Judge Balley Aldrich '28 tentatively admitteed into evidence yesterday a tape recording of the Jan. 1954 hearing at which Leon J. Kamin '48 refused to discuss former Communist associates. His decision followed a day-long battle by the defense.
The portion of the tape played to Judge Aldrich yesterday seemed directly to contradict Senator Joseph R. McCarthy's testimony that Kamin was present in the hearing room when he discussed the purposes for which Kamin had been called. The tape included a phrase not recorded in the transcript: After McCarthy had explained the hearing's purpose and said Kamin would be the first witness, a voice said, "I believe Mr. Kamin is in the side room."
Aldrich accepted the recordings after defense counsel Calvin P. Bartlett asserted that the tapes would show differences from the printed transcript.

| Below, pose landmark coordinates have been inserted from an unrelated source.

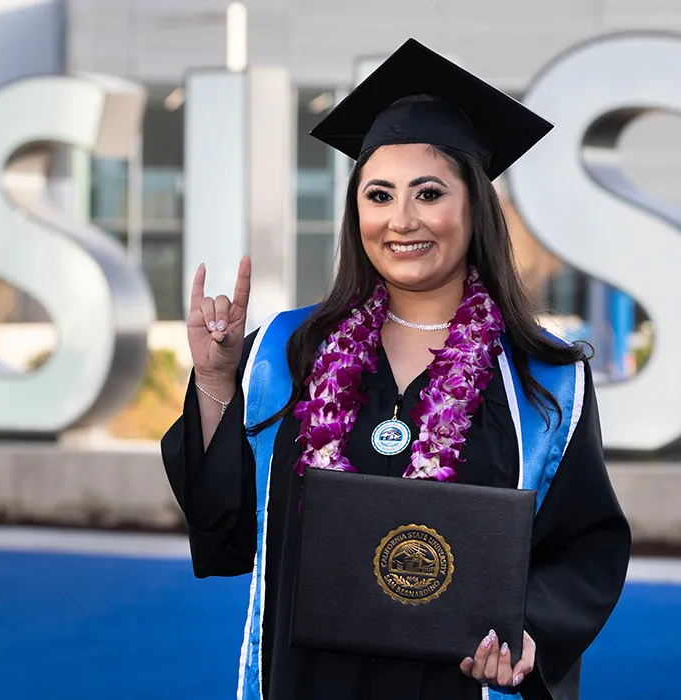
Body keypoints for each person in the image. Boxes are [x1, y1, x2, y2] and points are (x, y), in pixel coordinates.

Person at [161, 38, 631, 700]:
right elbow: (232, 536)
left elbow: (584, 547)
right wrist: (214, 381)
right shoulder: (288, 352)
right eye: (378, 195)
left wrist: (531, 632)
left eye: (429, 192)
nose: (401, 220)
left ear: (473, 206)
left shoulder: (541, 378)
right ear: (357, 213)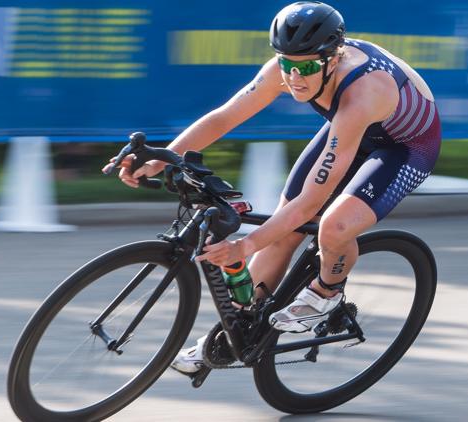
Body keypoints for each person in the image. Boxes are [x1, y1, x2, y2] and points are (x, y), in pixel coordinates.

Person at [109, 1, 441, 375]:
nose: (295, 77)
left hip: (406, 146)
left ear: (332, 59)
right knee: (284, 231)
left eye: (307, 67)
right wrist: (161, 158)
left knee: (334, 224)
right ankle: (232, 333)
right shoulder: (288, 68)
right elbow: (226, 116)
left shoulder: (363, 91)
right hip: (352, 131)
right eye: (287, 64)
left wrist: (246, 244)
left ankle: (327, 292)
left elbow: (309, 202)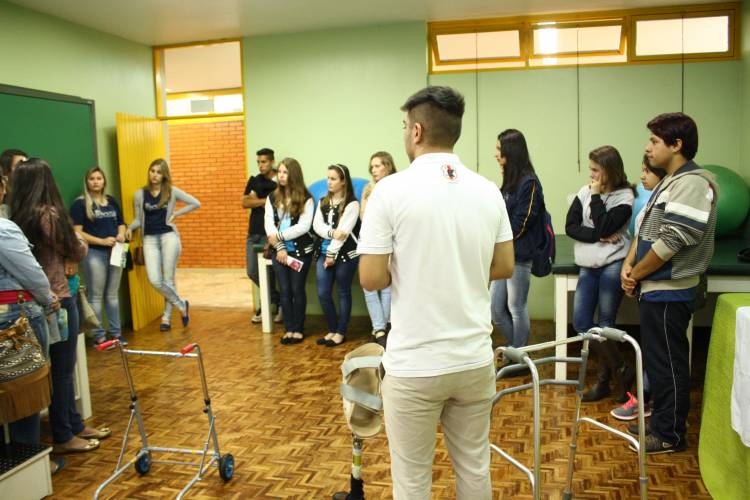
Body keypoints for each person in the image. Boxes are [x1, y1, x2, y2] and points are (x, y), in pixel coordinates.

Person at [358, 86, 514, 499]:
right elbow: (504, 266)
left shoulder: (389, 191)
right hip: (474, 359)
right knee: (475, 468)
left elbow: (371, 278)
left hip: (416, 365)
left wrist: (412, 268)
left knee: (412, 481)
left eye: (404, 126)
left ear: (417, 130)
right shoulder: (488, 190)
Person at [621, 112, 718, 454]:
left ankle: (670, 434)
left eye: (655, 141)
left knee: (668, 365)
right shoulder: (671, 181)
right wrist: (630, 266)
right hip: (655, 288)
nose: (648, 148)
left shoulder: (693, 183)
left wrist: (636, 273)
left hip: (670, 291)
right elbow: (646, 229)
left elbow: (672, 240)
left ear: (677, 145)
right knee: (658, 361)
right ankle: (661, 421)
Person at [10, 158, 109, 454]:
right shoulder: (49, 214)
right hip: (59, 298)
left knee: (59, 370)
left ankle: (74, 425)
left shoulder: (18, 216)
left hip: (37, 300)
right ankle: (65, 434)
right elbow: (76, 249)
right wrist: (76, 245)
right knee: (64, 371)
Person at [565, 146, 635, 403]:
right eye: (590, 169)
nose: (591, 174)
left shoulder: (625, 197)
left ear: (610, 170)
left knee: (606, 325)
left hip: (612, 263)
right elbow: (571, 226)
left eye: (596, 169)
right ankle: (623, 369)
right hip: (588, 264)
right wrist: (599, 235)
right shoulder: (584, 191)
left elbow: (605, 223)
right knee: (581, 322)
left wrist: (596, 198)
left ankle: (603, 382)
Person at [0, 212, 63, 473]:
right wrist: (48, 299)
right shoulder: (3, 228)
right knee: (26, 387)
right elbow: (32, 274)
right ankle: (31, 466)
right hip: (15, 316)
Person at [610, 155, 666, 421]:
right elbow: (639, 236)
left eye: (647, 171)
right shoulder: (648, 203)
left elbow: (664, 248)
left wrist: (634, 275)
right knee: (650, 346)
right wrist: (627, 266)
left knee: (659, 352)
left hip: (662, 287)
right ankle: (643, 400)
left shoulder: (668, 202)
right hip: (646, 284)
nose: (642, 176)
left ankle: (648, 403)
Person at [126, 159, 200, 331]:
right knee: (154, 279)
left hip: (169, 237)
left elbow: (196, 203)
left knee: (168, 279)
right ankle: (181, 305)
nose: (154, 175)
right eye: (152, 171)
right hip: (149, 239)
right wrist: (129, 228)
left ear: (164, 175)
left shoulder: (172, 191)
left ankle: (166, 318)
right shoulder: (140, 194)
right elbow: (138, 219)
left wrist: (176, 214)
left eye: (159, 172)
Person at [490, 129, 545, 349]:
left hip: (520, 255)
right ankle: (518, 352)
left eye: (498, 149)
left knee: (516, 307)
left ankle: (518, 355)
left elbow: (523, 220)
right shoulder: (510, 180)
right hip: (504, 254)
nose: (495, 154)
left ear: (510, 151)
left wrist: (500, 240)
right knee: (495, 309)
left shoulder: (529, 182)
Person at [70, 167, 127, 347]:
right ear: (87, 182)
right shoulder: (80, 204)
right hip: (94, 253)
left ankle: (117, 334)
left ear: (104, 181)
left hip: (116, 251)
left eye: (99, 178)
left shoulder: (112, 201)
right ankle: (99, 336)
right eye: (92, 178)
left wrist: (121, 234)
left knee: (112, 294)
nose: (95, 182)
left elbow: (122, 224)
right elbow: (77, 232)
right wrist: (101, 241)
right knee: (95, 295)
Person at [264, 158, 314, 345]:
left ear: (294, 174)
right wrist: (280, 247)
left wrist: (278, 237)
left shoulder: (306, 198)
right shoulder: (272, 197)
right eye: (280, 172)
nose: (281, 176)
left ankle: (299, 329)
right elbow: (269, 224)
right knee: (284, 290)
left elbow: (303, 226)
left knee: (297, 289)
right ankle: (289, 329)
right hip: (279, 252)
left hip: (300, 252)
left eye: (285, 172)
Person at [313, 164, 360, 348]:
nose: (329, 182)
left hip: (345, 254)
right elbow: (317, 226)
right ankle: (332, 329)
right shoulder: (323, 202)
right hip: (324, 253)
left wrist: (332, 254)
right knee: (323, 293)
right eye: (328, 178)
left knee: (343, 291)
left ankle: (340, 332)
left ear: (343, 182)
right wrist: (332, 233)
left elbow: (344, 233)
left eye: (333, 179)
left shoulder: (352, 204)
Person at [360, 152, 396, 347]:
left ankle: (384, 327)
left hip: (391, 243)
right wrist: (368, 197)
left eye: (377, 166)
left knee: (388, 285)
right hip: (369, 241)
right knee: (369, 287)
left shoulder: (395, 186)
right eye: (371, 167)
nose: (373, 170)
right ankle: (379, 328)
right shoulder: (368, 189)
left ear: (387, 166)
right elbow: (363, 218)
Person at [243, 148, 281, 324]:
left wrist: (256, 199)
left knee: (271, 271)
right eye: (258, 162)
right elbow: (245, 202)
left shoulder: (280, 180)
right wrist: (266, 201)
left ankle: (267, 305)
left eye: (264, 162)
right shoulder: (254, 180)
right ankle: (276, 299)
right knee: (252, 271)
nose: (260, 165)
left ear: (272, 162)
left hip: (270, 233)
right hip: (253, 232)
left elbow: (279, 203)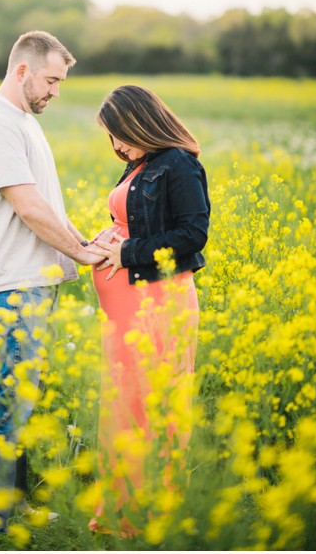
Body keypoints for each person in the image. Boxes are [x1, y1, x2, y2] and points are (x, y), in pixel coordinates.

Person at [0, 31, 104, 534]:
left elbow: (46, 204)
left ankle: (10, 508)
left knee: (17, 402)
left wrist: (86, 238)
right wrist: (81, 253)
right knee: (5, 400)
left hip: (28, 283)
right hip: (10, 286)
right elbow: (27, 206)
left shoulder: (20, 120)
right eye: (51, 80)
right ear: (22, 71)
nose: (56, 91)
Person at [86, 84, 210, 537]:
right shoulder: (139, 165)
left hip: (157, 301)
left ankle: (148, 512)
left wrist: (127, 253)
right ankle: (119, 509)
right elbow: (129, 222)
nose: (117, 145)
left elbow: (192, 235)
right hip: (124, 305)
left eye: (120, 133)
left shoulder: (178, 163)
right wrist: (103, 242)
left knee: (151, 404)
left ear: (141, 121)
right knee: (123, 403)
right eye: (111, 138)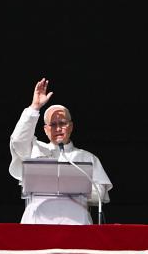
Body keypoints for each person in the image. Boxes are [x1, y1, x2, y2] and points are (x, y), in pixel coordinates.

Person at [9, 78, 112, 224]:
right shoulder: (35, 149)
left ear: (70, 126)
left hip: (76, 225)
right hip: (38, 222)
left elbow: (100, 194)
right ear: (45, 129)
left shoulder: (86, 157)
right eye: (53, 124)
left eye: (62, 123)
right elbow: (17, 141)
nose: (58, 128)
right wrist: (35, 107)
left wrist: (67, 188)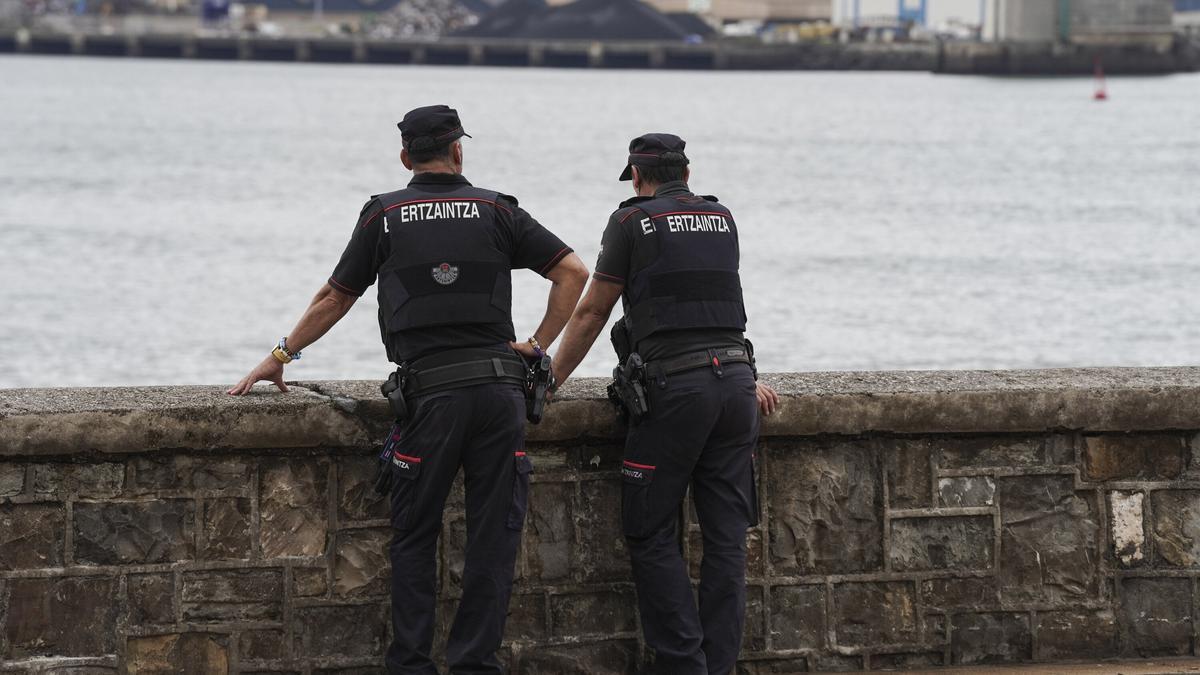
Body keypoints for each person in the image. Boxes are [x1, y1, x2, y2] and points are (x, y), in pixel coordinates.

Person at [227, 105, 589, 674]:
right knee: (493, 543)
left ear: (405, 158)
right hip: (499, 397)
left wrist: (280, 356)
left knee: (416, 535)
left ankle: (412, 664)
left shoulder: (385, 215)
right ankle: (475, 666)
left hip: (431, 399)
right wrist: (539, 344)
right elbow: (574, 271)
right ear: (459, 151)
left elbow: (334, 298)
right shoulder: (497, 210)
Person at [550, 133, 779, 675]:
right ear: (687, 171)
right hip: (735, 385)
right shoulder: (722, 218)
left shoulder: (631, 222)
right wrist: (748, 377)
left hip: (676, 392)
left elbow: (591, 313)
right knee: (725, 540)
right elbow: (714, 301)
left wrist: (551, 379)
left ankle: (683, 665)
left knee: (650, 530)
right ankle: (717, 665)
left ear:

But he has not finally ruled out government objections. He added, after defense and government lawyers agreed, that he would listen to them in private to save time.
Kamin May Testify
The trial resumes at 10 a.m. today, and the defense will proceed with the presenting of witnesses. Kamin has not yet testified but may be called to the stand today.
In another development, S. S. Stevens, Director of the University Psychology Laboratories, testified that Kamin's summer work on a radar project in 1945 involved no contact with classified government information.
Stevens, former co-director of the project, said Kamin was one of a group of "guinea pigs" in an experiment on how efficiently a group could operate a radar information room aboard Navy vessels. He said they were "in no sense research, scientists" and had no contact, to his knowledge, with the "classified aspects of radar."
Government attorney John M. Harrington, Jr. '43, objected strongly to the admission of the tape recordings after the testimony of John Molloy, program director of Station WNAC, which made the tapes, and Norman F. Ramsey, Jr., professor of Physics, who paid for them. Aldrich said he agreed partially with the objections.
Harrington declared the recordings were made by a person whose identity could not be determined.